Великая французская революция в небывалой степени обострила историческое видение. Философия Гегеля явилась первым тому свидетельством. Затем настало время и для Вико. В двадцатых годах прошлого столетия тогда еще молодой историк Ж. Мишле, которого впоследствии назовут создателем «лирической эпопеи Франции», случайно натолкнулся на «Новую науку» и сразу стал приверженцем неаполитанского мыслителя. Вико стал для него героем, а Мишле умел воспевать героев, одним из которых был для него народ, народ как «историческая субстанция», конкретное воплощение идеи человечества. Мишле увидел в концепции Вико апофеоз народа как единственной исторической силы, дающей жизнь исключительным личностям, так называемым «великим людям», которые вне связи с «субстанцией» никакого значения не имеют. Имя Вико быстро приобретает всеевропейскую известность, а в самой Италии Франческо де Санктис, которого по его роли в итальянской жизни 60—80-х годов XIX в. сравнивают с нашим Белинским, торжественно провозглашает: «Сочинение Вико — „Божественная Комедия“ науки, обширный синтез, который охватывает прошлое и открывает будущее и который, однако, еще полон обломков старого, подчиненного новому духу» (11, 2, 385). На рубеже двух веков видные марксисты А. Лабриола и П. Лафарг отмечали, что «Новая наука» имеет точки соприкосновения с материалистическим пониманием истории.

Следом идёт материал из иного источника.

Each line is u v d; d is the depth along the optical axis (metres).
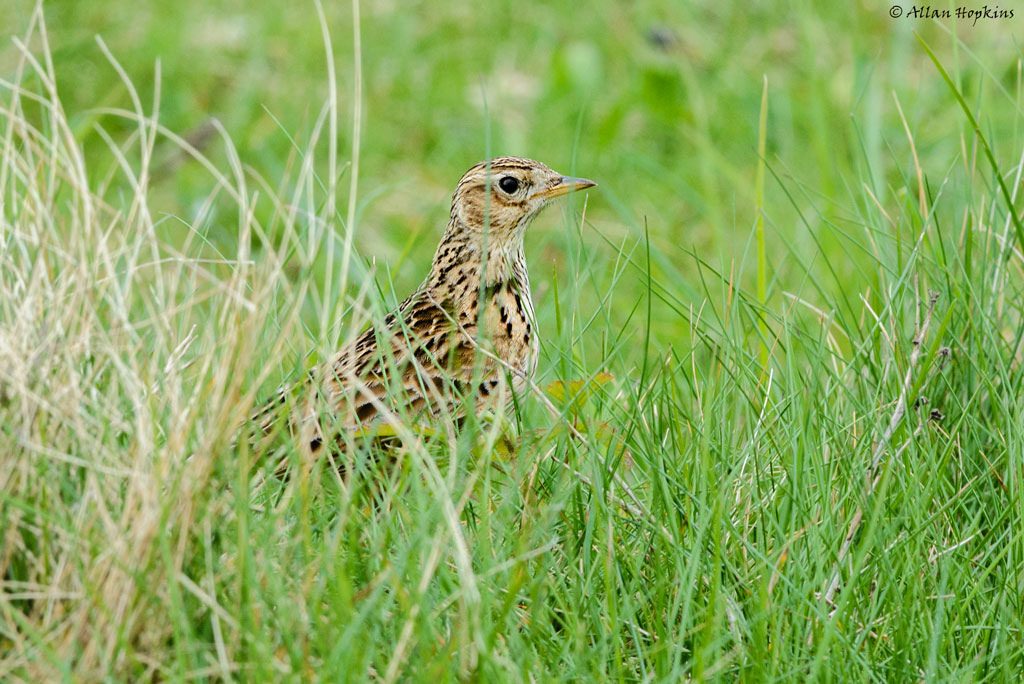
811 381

В XX в. учение Вико пытаются использовать в самых разных целях и консерваторы, и либералы, и анархисты. Социолог В. Парето видел в нем подтверждение своего аристократического макиавеллизма и оправдание отрицательного отношения к буржуазной демократии, теоретик анархо-синдикализма Ж. Сорель — поддержку своей концепции социального мифа и роли насилия в истории. Надо сказать, сложное и противоречивое учение Вико давало некоторое основание для подобных односторонних интерпретаций. В 1911 г. вышла в свет книга Бенедетто Кроче, властителя дум итальянской буржуазной интеллигенции на протяжении первых трех десятилетий нашего столетия, — «Философия Джамбаттисты Вико». Кроче истолковал учение великого земляка в духе идеалистического историзма. Это также была односторонняя интерпретация, но она выдвигала ряд новых проблем и дала новый толчок исследованиям в этой области. В 20—40-е годы особое значение имела деятельность Фаусто Николини, замечательного знатока эпохи Вико, его биографии, генезиса воззрений и всего теоретического наследия. В настоящее время среди работ, посвященных творчеству Вико, заметное место занимают труды итальянских исследователей М. Фубини, А. Корсано, Ф. Тесситоре, П. Росси, Н. Бадалони, Н. Аббаньяно.